Le scénario permet de surfer sur plusieurs intrigues. La première, la plus importante, l’avenir de la cité. Mais on découvre aussi en filigrane les ambitions de Yazid, ses difficultés à gérer au quotidien son origine modeste dans un monde où même très efficaces, on reste avant tout issu d’une minorité. Le plus passionnant est l’analyse des décisions de Clémence, femme politique dont la complexité est remarquablement interprétée par Isabelle Huppert. Et dans les bonus, vous pourrez voir un long entretien avec le réalisateur.

mardi 21 juin 2022

Cinéma - Caustique “El buen patrón”

"El buen patron", film espagnol de Fernando León de Aranoa avec Javier Bardem, Manolo Solo, Almudena Amor


Fernando León de Aranoa s’est fait une spécialité de films sociaux assez critiques. Il manie l’humour noir et caustique avec une dextérité rare. Cette fois, il s’attaque à un symbole de l’Espagne qui gagne : la petite et moyenne entreprise. Exactement, au patron qui répète à longueur de journée que sa famille, c’est sa boîte ; ses enfants ses employés. Pour endosser le costume d’El buen patrón, le réalisateur retrouve Javier Bardem, avec qui il a déjà tourné Les lundis au soleil, au début des années 2000. 

Spécialiste des balances, depuis des décennies, l’entreprise Blanco est dirigée par le fils du créateur. Le film retrace une semaine de la vie de l’entreprise et de son patron qui ne manque pas de contrariétés au quotidien. Car, si tout semble parfait au pays de la précision, en réalité les problèmes s’accumulent. Et, au pire moment, car l’entreprise va recevoir la visite d’une commission qui doit décider de la remise d’un important prix économique régional.

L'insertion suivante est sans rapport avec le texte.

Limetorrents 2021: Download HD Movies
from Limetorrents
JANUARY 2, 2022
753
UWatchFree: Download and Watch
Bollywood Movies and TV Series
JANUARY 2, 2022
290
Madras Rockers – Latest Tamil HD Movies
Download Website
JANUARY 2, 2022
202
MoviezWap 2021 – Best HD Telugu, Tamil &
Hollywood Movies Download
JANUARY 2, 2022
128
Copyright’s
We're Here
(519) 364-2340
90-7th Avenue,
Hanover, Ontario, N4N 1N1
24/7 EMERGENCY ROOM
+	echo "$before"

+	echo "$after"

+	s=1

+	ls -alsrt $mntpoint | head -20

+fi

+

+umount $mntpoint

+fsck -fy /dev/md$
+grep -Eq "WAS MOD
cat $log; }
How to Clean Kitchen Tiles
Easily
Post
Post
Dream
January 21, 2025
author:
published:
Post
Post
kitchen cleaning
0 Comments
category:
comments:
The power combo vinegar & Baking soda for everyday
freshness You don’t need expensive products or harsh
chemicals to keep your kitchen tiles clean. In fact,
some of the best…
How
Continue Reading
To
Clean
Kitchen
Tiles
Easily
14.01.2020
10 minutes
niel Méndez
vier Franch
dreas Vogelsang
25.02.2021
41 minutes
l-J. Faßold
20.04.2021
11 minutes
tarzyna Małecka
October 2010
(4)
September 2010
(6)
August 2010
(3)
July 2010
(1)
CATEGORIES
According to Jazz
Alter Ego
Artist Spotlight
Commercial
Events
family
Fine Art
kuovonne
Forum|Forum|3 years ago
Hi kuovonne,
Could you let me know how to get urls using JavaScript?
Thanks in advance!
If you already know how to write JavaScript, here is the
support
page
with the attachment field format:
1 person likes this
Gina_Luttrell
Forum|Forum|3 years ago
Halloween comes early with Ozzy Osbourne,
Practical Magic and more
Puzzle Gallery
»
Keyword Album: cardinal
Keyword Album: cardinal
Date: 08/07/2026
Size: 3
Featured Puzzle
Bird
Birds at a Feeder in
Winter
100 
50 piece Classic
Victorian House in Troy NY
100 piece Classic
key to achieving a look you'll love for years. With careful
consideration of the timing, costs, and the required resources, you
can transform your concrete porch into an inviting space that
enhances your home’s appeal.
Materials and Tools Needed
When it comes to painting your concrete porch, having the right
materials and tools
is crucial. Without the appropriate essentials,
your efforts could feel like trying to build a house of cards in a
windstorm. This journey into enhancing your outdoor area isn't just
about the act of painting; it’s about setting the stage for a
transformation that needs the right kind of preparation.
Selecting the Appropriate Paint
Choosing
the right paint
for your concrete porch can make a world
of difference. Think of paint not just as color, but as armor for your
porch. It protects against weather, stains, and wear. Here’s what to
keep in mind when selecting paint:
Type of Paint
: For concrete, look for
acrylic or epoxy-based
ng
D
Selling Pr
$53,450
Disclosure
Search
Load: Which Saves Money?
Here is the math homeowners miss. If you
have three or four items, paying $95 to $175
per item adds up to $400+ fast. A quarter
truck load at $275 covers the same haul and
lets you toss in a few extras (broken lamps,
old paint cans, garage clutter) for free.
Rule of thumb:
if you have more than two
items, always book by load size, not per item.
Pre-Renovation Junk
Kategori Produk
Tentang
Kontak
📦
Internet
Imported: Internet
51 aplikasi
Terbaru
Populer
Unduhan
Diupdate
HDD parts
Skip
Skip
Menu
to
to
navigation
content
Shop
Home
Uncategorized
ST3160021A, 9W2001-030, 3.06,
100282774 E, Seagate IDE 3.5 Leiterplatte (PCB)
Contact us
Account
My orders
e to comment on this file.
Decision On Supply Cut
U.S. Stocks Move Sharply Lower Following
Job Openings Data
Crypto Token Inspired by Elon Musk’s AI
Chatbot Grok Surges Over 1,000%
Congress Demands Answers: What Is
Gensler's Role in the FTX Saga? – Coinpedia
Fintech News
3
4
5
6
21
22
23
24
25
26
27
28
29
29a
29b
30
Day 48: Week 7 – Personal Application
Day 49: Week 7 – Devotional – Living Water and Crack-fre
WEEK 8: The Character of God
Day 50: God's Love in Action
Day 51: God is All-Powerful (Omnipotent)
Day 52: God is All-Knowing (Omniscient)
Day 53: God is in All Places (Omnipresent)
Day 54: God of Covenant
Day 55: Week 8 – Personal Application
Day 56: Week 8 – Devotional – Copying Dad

Alors, il faut faire bonne figure. Malgré les erreurs à répétition du chef de fabrication, très négligeant dans son travail, depuis qu’il a appris que sa femme a un amant. 

Comptable récalcitrant

Autre souci, ce comptable, récemment licencié et qui a décidé de camper devant l’entrée de l’usine en arborant des slogans vengeurs sur le patron qui licencie sans état d’âme. Seule bonne nouvelle, les nouvelles stagiaires sont arrivées et la jeune Liliana (Almudena Amor) semble sensible au charme de Blanco. Mais, là aussi, cela devient un problème quand il découvre, après une nuit d’amour torride, que c’est la fille d’un de ses meilleurs amis. Bref, le jeudi, la vie du patron est sur le point de s’effondrer. Mais il a de la ressource, le filou.

Le film va crescendo, on attend la chute de l’abominable manipulateur. Mais, comme dans la vraie vie, le capitaliste, celui qui a le pouvoir et l’argent, parvient toujours à s’en sortir. Malheur aux faibles et vive les « bons patrons ».